Our world is in a state of flux, where everything we thought we knew is being questioned, threatened, and overturned.
Most of us just want to go back to the way things used to be, when we were standing on what we thought was solid ground.
As I was sitting down this morning to decide what to write for this weekly column, an old favorite song of mine came on. I’ve loved Erasure ever since I heard “Chains of Love,” back in the mid eighties. As a young gay man still in the closet, this openly gay band opened my eyes, and suggested new possibilities that I’d been afraid to even think about.
This morning, the lyrics above passed through my consciousness, and it was like a thunderclap.
I’m adrift in my own life. Things have changed for good, and I am never gonna get it back again.
I remember the refrain from the Harris campaign last year – “We’re not going back.” It turns out that she was right, just not in the way she meant. There is no going back, not to the way things used to be.
I’ve been searching for a new job for eighteen months. It’s been brutal… no one wants to hire a formerly-self-employed fifty-seven-year-old man, and no one wants to train folks anymore. They want someone who has already been doing that exact same job for at least five years. Welcome to the new American caste system. It’s almost impossible to get a job in a field where you don’t already work. And somehow, even when I do get an interview, there’s always someone more qualified than me.
As a writer, I struggle to keep putting words on the page in this age of uncertainty. I fear that my chance to become known, to matter, has passed me by. How many writers hit it big when they are almost sixty? And yet I keep at it, hoping against hope to someday break through.
And as if all of that personal uncertainty weren’t enough, we’ve been adrift as a country too, ever since the November elections, when everything I thought I knew about the United States was shattered in less than twenty-four hours. Now we live in a period of grave uncertainty, as the ideals I thought we lived by all my life crumble away. Every day hurts.

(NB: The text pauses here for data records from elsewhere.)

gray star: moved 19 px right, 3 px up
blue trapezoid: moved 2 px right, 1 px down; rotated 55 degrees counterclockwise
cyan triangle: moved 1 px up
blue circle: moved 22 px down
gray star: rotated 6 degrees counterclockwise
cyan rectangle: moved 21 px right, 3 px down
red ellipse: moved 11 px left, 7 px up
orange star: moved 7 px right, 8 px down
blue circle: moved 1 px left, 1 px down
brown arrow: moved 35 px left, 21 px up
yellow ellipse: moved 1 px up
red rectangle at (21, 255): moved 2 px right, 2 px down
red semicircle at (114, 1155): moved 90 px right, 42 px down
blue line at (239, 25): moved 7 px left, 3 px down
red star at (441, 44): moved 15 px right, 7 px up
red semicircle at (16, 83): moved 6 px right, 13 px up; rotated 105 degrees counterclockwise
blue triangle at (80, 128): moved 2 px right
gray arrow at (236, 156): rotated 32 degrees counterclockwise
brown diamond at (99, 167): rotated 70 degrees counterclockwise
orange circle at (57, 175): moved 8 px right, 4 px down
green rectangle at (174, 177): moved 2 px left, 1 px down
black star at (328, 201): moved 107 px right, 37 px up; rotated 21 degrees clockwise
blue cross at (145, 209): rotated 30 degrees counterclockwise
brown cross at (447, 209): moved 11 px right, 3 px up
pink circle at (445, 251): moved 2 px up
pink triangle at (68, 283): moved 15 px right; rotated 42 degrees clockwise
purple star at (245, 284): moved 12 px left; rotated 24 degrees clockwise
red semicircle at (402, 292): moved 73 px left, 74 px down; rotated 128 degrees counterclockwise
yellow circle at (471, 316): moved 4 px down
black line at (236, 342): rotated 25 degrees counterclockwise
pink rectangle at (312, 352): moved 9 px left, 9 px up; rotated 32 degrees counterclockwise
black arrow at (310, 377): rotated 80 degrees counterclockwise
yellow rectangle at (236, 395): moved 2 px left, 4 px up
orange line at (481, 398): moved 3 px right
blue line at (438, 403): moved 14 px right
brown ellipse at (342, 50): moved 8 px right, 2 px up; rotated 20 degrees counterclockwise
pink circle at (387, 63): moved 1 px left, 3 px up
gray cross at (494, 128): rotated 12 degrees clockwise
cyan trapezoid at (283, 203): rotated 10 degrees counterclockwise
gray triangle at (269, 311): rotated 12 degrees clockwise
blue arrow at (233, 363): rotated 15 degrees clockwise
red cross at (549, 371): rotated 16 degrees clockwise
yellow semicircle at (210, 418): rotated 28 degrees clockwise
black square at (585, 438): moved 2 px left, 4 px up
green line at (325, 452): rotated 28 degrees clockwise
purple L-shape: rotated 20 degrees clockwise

I should be in bleak despair over all of this. But mostly I am just numb. Adrift. Angry as hell, but without a target for my wrath. Or rather, with a thousand targets, but none of them are within my reach.
So what do I do about this perpetual feeling of being trapped within circumstances beyond our control?
I captured a glimpse of it with a haiku I wrote a week ago:
Sometimes the prize is
not what you thought, but something
else learned on the way.
Somewhere in this mess of a life, in this dumpster fire of a world, there’s a path forward – a way that I can take charge of my life again. A chance for Mark and I to chart a course forward, instead of just letting ourselves drift downriver. And maybe it will turn out to be something I’d never even thought of.
And about that “going back” thing? I’m not even sure I’d want to now. That life was a dead end, and now I’m hungry for something new, something challenging to do with the rest of my life.
Running the Sacramento Book festival has given me a taste of that, and I don’t really want to go back.
I am never gonna take it back again… Maybe Erasure was onto something. Maybe the river of time is carrying Mark and I inexorably toward something new.
We just have to open our eyes to see it.